The short answer: no ban
Let us be clear up front, because the misinformation is spreading fast. The European Union is not banning VPNs, and it is not requiring a passport to access the internet in general. Fact-checkers, including Euronews, have specifically pushed back on those claims. Using a VPN remains legal across the EU, exactly as it was. If you only take one thing away: "the EU is banning VPNs" is not true.
What the EU is actually doing
What is real is narrower and more specific. The European Commission is preparing an age-verification app, expected to roll out around the end of 2026, to help stop minors accessing age-inappropriate content. To prove their age, users would verify with an official identity document - a passport or national ID card - or through a national digital identity wallet. Commission President Ursula von der Leyen framed it as the online equivalent of a shop asking for proof of age when you buy alcohol.
That is an age-check system, not a VPN ban. The two got tangled together for one reason.

Why VPNs got dragged in
Because a VPN changes your apparent location, it is often seen as a way to sidestep country-based online rules. In this case, a Commission official reportedly said the new age-verification system "cannot be bypassed via VPN," and some commentators went further, arguing that VPN access should be restricted to adults. That framing - treating VPNs as a loophole to be closed - is what turned an age-verification announcement into "EU VPN ban" headlines.
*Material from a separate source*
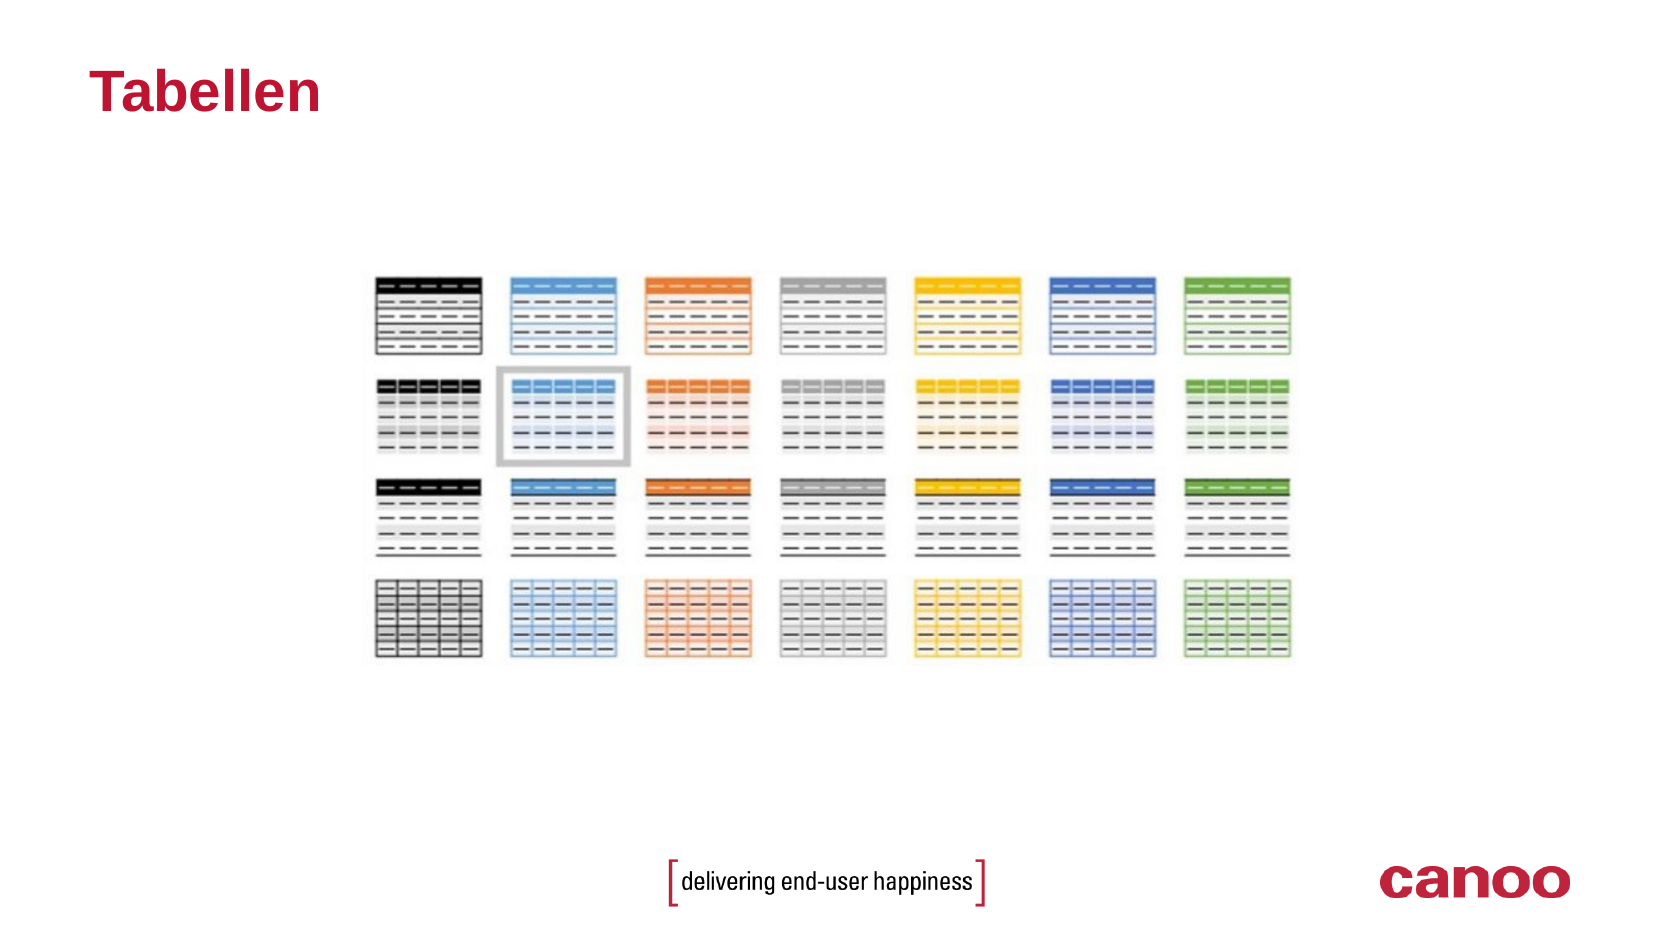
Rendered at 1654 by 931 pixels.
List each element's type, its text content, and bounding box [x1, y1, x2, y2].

It is important to keep the categories straight: an official saying a system should not be bypassable by VPN, or a pundit floating restrictions, is a debate and a signal - not a proposed law that bans VPNs.
The bigger pattern
If this feels familiar, it should. The same collision keeps happening around the world: age-verification rules meet VPNs, and VPNs get named as the workaround. We have covered it in Australia, New Zealand and the UK. The EU is the latest to reach this point, and the responses differ by country - but the underlying tension, age checks versus VPNs, is now a recurring theme rather than a one-off.
What it means for you
Two things are true at once. Your VPN is still legal and still useful in the EU - for privacy, for security on public Wi-Fi, and for accessing your own services while travelling. And a VPN was never a real way around an ID-based age check anyway: it hides your location, not your identity, so it does nothing to answer a prompt that asks for a passport or national ID.
The honest bottom line: do not believe the "EU is banning VPNs" headlines - it is not. But VPNs are increasingly named in the age-verification debate, so this is a space worth watching rather than panicking over. For everyday privacy, a reputable VPN remains a legitimate, legal tool.